Selected passage.

In Massachusetts, parents who share a child and are no longer together as a couple might have one parent with custody and the other parent paying child support. This can often be a contentious and difficult circumstance that is rife with difficulty if there is a change in circumstances or other issues. Parents who are ordered to pay child support and are accused of delinquent payments can face various actions on the part of the state to try and get the payments for the other parent and child.

The Massachusetts Department of Revenue has numerous methods to facilitate enforcement of unpaid child support without needing to go to court. The following tactics can be used: increasing the amount that is withheld from the supporting parent's paycheck by 25 percent; placing a lien on real estate or personal property; conducting a seizure of financial assets; suspending a license to drive, a business license, or a trade license; having the U.S. Department of State deny a passport; seize a bank account; or intercept tax returns, workers' compensation, unemployment or insurance claims; refer the issue to credit reporting agencies; moving forward with contempt of court proceedings; and referring the case to be prosecuted as a criminal matter for delinquent payments with a fine of as much as $10,000 or five years incarceration.

Data excerpts.
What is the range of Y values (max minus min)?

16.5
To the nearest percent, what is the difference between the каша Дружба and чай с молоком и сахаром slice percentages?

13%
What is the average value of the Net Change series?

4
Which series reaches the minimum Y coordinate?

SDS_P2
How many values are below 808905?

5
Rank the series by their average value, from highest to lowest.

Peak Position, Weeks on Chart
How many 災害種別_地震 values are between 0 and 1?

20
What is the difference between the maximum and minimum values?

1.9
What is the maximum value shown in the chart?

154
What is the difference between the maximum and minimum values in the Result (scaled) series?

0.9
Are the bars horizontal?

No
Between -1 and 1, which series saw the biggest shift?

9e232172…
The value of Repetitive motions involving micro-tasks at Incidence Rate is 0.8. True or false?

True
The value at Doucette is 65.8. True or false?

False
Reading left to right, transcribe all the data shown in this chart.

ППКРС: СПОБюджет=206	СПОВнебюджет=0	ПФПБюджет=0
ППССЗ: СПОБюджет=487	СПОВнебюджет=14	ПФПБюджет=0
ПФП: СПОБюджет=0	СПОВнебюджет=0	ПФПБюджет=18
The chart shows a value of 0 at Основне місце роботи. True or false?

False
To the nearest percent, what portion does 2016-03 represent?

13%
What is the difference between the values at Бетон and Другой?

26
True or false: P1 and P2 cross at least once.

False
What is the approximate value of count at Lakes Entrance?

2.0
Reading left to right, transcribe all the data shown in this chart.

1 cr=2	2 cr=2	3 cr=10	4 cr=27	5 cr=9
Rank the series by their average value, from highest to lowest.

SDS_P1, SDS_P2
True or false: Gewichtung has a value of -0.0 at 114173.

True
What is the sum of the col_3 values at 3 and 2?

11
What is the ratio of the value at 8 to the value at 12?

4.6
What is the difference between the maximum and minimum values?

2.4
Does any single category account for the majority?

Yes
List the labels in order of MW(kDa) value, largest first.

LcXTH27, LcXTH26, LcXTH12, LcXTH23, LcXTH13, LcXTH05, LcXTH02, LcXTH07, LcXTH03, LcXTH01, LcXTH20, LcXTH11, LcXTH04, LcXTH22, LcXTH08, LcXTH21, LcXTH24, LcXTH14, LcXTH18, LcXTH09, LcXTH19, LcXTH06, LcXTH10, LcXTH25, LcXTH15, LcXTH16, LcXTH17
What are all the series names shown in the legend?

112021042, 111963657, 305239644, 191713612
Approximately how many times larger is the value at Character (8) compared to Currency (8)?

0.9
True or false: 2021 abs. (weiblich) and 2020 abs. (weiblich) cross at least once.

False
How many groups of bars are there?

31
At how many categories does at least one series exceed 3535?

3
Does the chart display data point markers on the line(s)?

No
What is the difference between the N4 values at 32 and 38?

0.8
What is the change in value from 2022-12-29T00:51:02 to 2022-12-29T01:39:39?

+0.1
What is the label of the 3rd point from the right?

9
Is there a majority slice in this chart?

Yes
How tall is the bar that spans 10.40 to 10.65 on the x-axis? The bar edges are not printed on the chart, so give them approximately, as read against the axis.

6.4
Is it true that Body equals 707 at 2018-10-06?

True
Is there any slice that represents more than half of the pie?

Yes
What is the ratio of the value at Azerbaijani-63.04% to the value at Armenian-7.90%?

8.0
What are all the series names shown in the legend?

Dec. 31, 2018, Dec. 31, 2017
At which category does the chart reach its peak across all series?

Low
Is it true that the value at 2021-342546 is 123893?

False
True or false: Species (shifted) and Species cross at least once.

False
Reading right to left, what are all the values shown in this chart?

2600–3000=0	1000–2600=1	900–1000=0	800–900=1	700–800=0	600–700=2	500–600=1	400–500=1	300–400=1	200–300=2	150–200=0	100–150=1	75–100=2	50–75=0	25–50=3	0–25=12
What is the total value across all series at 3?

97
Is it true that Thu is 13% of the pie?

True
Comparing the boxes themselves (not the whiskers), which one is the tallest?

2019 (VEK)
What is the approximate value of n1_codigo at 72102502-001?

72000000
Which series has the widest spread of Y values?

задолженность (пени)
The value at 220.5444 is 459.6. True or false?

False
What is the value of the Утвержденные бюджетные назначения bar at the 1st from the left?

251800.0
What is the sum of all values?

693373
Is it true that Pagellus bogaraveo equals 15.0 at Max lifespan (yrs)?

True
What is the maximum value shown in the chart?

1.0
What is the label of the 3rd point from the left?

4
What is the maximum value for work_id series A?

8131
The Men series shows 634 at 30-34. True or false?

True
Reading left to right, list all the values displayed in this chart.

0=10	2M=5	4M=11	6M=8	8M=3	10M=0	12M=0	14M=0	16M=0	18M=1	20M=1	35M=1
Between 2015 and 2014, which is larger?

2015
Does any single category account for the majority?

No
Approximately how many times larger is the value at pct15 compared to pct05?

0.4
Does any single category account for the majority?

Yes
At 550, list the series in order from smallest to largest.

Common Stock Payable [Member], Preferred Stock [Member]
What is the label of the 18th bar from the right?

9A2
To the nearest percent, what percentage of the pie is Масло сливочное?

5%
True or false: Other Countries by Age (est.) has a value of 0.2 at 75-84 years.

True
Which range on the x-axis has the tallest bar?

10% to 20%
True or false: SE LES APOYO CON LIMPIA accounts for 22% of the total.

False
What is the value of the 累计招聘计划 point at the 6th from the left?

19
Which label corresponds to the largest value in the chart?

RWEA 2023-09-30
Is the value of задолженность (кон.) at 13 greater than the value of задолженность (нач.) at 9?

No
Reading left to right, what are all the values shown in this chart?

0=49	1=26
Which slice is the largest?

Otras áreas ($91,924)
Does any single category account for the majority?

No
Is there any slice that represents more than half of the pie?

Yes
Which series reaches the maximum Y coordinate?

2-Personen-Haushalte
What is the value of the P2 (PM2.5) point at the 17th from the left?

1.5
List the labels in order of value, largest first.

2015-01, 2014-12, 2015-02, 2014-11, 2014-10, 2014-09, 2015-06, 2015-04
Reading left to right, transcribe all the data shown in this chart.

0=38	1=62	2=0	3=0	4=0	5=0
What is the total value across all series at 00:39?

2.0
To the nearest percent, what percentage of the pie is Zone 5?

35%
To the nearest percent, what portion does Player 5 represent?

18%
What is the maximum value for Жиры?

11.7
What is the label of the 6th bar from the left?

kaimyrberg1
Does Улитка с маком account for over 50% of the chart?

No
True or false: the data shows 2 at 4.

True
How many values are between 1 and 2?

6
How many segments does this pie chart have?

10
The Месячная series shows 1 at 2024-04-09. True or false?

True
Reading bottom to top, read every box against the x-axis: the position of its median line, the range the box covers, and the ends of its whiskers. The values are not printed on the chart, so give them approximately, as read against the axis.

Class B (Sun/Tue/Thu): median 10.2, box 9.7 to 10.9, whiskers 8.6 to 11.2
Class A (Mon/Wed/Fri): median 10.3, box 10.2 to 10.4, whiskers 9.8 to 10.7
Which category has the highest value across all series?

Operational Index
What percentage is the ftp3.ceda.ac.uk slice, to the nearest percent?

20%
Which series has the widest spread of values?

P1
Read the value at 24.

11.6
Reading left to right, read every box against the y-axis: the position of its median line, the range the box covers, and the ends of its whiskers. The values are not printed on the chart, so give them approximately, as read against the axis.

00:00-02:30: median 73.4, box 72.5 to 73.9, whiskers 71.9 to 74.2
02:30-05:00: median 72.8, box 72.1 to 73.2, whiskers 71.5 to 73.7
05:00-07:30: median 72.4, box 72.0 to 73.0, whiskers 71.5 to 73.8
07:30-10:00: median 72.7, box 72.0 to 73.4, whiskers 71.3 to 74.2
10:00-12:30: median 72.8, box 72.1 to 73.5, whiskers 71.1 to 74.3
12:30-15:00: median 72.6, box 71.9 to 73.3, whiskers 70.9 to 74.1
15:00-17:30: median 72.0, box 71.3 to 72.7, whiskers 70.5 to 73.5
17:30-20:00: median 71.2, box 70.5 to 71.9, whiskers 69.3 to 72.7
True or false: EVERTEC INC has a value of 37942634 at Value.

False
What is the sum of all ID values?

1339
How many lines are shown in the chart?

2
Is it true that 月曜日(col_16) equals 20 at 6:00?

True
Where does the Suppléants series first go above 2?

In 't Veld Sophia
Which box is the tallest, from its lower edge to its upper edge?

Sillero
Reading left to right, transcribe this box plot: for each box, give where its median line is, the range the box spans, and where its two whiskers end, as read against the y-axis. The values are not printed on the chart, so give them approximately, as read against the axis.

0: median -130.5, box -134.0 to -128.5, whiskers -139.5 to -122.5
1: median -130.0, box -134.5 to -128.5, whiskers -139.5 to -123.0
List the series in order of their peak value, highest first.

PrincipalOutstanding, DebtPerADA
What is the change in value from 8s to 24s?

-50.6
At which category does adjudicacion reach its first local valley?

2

Task instructions.
[A] Put the records from the line with "112021042, 111963657, 305239644, 191713612" up to and including the line with "Is it true that Body" into a Markdown table with the columns Row and Line, skipping blank lines.
[B] Extend the passage on enforcing unpaid child support in Massachusetts from the point where it stops.

Results by task.
[A]
| Row | Line |
|---|---|
| 1 | 112021042, 111963657, 305239644, 191713612 |
| 2 | Approximately how many times larger is the value at Character (8) compared to Currency (8)? |
| 3 | 0.9 |
| 4 | True or false: 2021 abs. (weiblich) and 2020 abs. (weiblich) cross at least once. |
| 5 | False |
| 6 | How many groups of bars are there? |
| 7 | 31 |
| 8 | At how many categories does at least one series exceed 3535? |
| 9 | 3 |
| 10 | Does the chart display data point markers on the line(s)? |
| 11 | No |
| 12 | What is the difference between the N4 values at 32 and 38? |
| 13 | 0.8 |
| 14 | What is the change in value from 2022-12-29T00:51:02 to 2022-12-29T01:39:39? |
| 15 | +0.1 |
| 16 | What is the label of the 3rd point from the right? |
| 17 | 9 |
| 18 | Is there a majority slice in this chart? |
| 19 | Yes |
| 20 | How tall is the bar that spans 10.40 to 10.65 on the x-axis? The bar edges are not printed on the chart, so give them approximately, as read against the axis. |
| 21 | 6.4 |
| 22 | Is it true that Body equals 707 at 2018-10-06? |

[B]
A parent who is accused of failure to pay child support can have issues at work, but there are certain things that an employer cannot do. This includes not being: fired, demoted, penalized, suspended, or charged more than one dollar each pay period because child support is paid through wage assignment. The employer can deduct as much as 65 percent of disposable income or 55 percent if the spouse is being supported or other children are in the household.

Parents who are having a problem receiving or paying their child support order in full need to have a grasp of what can be done to make sure the payments are made. Child support enforcement takes this very seriously. When confronted with child support problems, it is wise to discuss the matter with a legal professional experienced in dealing with unpaid child support.